Write out the following lines exactly, leaving out the pictures.
[[ EXTRACTED MATERIAL, beginning ]]
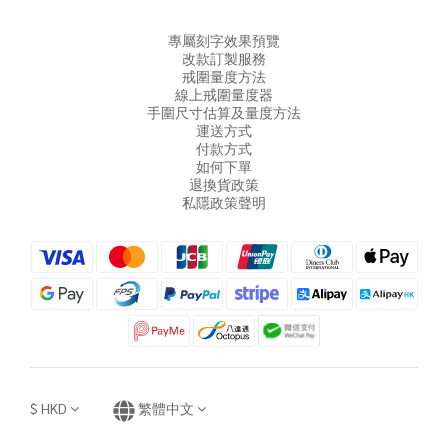
專屬刻字效果預覽
改款訂製服務
戒圍量度方法
線上戒圍量度器
手圍尺寸估算及量度方法
運送方式
付款方式
如何下單
退換貨政策
私隱政策聲明
$
HKD
繁體中文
[[ EXTRACTED MATERIAL, end ]]
TASK ANSWER:
專屬刻字效果預覽
改款訂製服務
戒圍量度方法
線上戒圍量度器
手圍尺寸估算及量度方法
運送方式
付款方式
如何下單
退換貨政策
私隱政策聲明
$
HKD
繁體中文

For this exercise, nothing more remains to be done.